Competition and Performance (CBR project)

Overview

Aims and objectives

The broad aim of this project was to explain the heterogeneity of firm performance in industries. In the period under review there have been three substantive contributions.

One strand of work has contributed to the analysis of the relative importance of “firm” and “industry” effects in determining variations in corporate profitability. A number of analyses (primarily for the US) have used a technique of decomposing firm level profits into their firm and industry specific components to explain variations in corporate returns in terms of firm and industry level components.

Statistical inference has been somewhat ad-hoc in these studies, which drew their conclusions based on the sizes of estimated firm effects and industry effects within a random effects model framework. In particular, none of these studies has attempted the computationally difficult task of testing whether any of the variances are statistically significant, and whether one or more of the variance components are significantly larger than the others. Our work contributed by redressing this methodological shortcoming in inference. In this programme of work, we applied the method to data on a number of economies, specifically, the UK, India, and the US. The completed analysis for India, demonstrates an interesting relative shift of firm and industry effects as the economy moved from a regulated regime (pre-1985) to one of partial liberalisation (1985-1991) and finally, more comprehensive liberalisation (1991 onwards).

We find that surprisingly, firm effects dominated not only in the comprehensive liberalisation, but also in the regulated period. Managerial efforts at attending to procedural norms and playing by the rules of the political game competently can lead to adept firms doing well under the regime; and the development of such competencies ensure that firm effects were important in this period. In contrast, in the partially liberalised regime, firm managements came up against constraints in their pursuit of competitive strategies; targeted industries had differential benefits of liberalisation, and thus industry effects came to prevail.

Another strand of work has made a contribution to the assessment of statistical assessment of market structure. Here we determined the precise relationship between a commonly used structural measure of market structure and a standard dynamic model of firm growth. Starting from the well known model of firm growth (Gibrat’s law) we derived the asymptotic probability distribution for the concentration ratio. Empirical applications for the US shows that only in a few industries did small firms significantly outgrow the large; in most industries, large firms significantly outgrew the small.

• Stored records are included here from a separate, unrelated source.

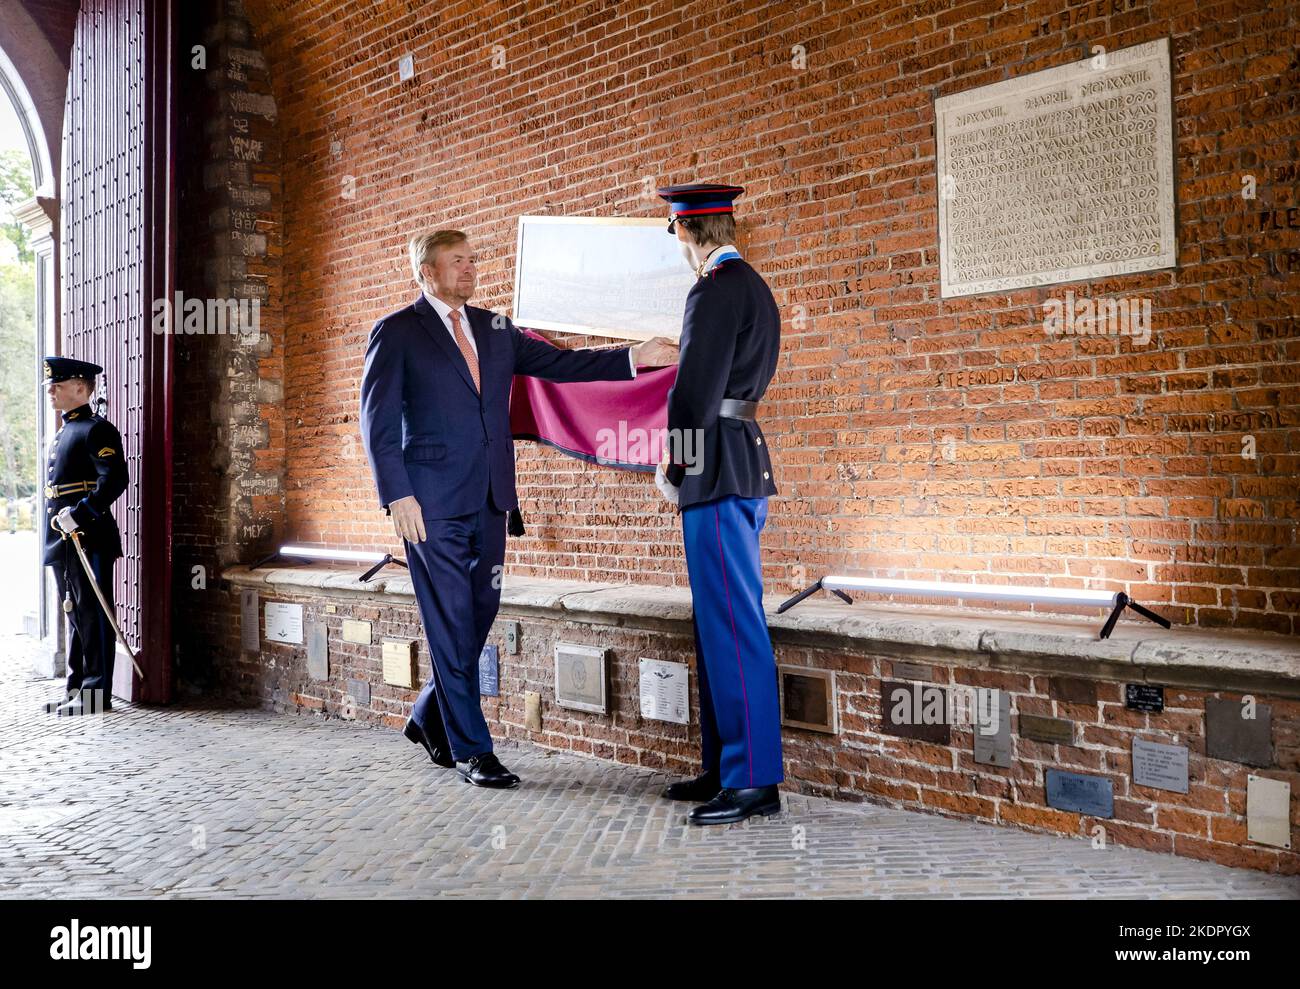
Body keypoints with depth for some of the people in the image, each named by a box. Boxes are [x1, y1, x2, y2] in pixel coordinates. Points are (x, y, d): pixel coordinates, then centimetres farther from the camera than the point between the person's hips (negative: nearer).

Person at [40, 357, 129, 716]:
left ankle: (96, 693, 1)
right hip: (63, 542, 9)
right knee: (75, 616, 14)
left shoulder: (97, 429, -8)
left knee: (93, 617, -4)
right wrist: (59, 523, 17)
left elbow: (115, 480, -20)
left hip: (89, 539, -9)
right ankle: (76, 689, 21)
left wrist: (79, 514, -24)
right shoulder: (62, 434, 20)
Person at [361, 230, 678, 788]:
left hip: (488, 500, 6)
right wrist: (397, 496, -15)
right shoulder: (396, 333, -1)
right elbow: (378, 422, -6)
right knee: (452, 626, -1)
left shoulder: (494, 329, 16)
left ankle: (431, 720, 31)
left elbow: (558, 364, 11)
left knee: (479, 617, 10)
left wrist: (634, 358, 0)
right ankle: (471, 749, 10)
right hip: (432, 504, -6)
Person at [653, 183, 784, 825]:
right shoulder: (752, 287, 19)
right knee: (718, 621, 13)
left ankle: (755, 781, -2)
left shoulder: (715, 291, -12)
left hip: (718, 472, -10)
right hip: (743, 465, 10)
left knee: (732, 624, -8)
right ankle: (725, 767, 21)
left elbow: (696, 388, -16)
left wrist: (673, 465, -5)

The third strand of work addressed the economic processes that underlie the evolution of market structure. It has been noted that even in periods of great economic change, observed market structure (concentration) changes little. We show the precise way in which changes in market structure are underpinned by two dynamic processes: systematic patterns in the growth of small firms as against large, and increased market share volatility. We show that in periods of change, the degree of turbulence in market shares, and the relationship between growth and size, change quite dramatically, but offset each other leaving summary measures of market structure relatively unchanged. Thus a more structural approach analysing underlying processes of size related growth and market share volatility are important to understand changes in market structure. The empirical application was to India under liberalisation.

Project leader

  • Alan Hughes

Principal investigator

  • Paul Kattuman

Project status

Completed

Project dates

2002-2004

Output

Working papers

Kattuman, P. and Chirmiciu, A. (2003) ‘Significant feedbacks in firm growth and market structure’, ESRC Centre for Business Research Working Paper No. 270.

Kattuman, P and Kambhampati, U. (2003) ‘Growth response to competitive shocks: market structure dynamics under liberalisation’, ESRC Centre for Business Research Working Paper No. 263.

Datasets

Growth and performance datasets created from company accounts of UK private and public limited companies for the period from 1990 to 2000; for five industries automobiles, pharamceuticals, steel, chemicals, office equipment covering UK private and public limited companies for the period from 1990 to 2000. Density (both univariate and bivariate) estimation software was coded in the past year. 

Kernel density estimation program in GAUSS.

Stochastic Kernel Density estimation program in GAUSS.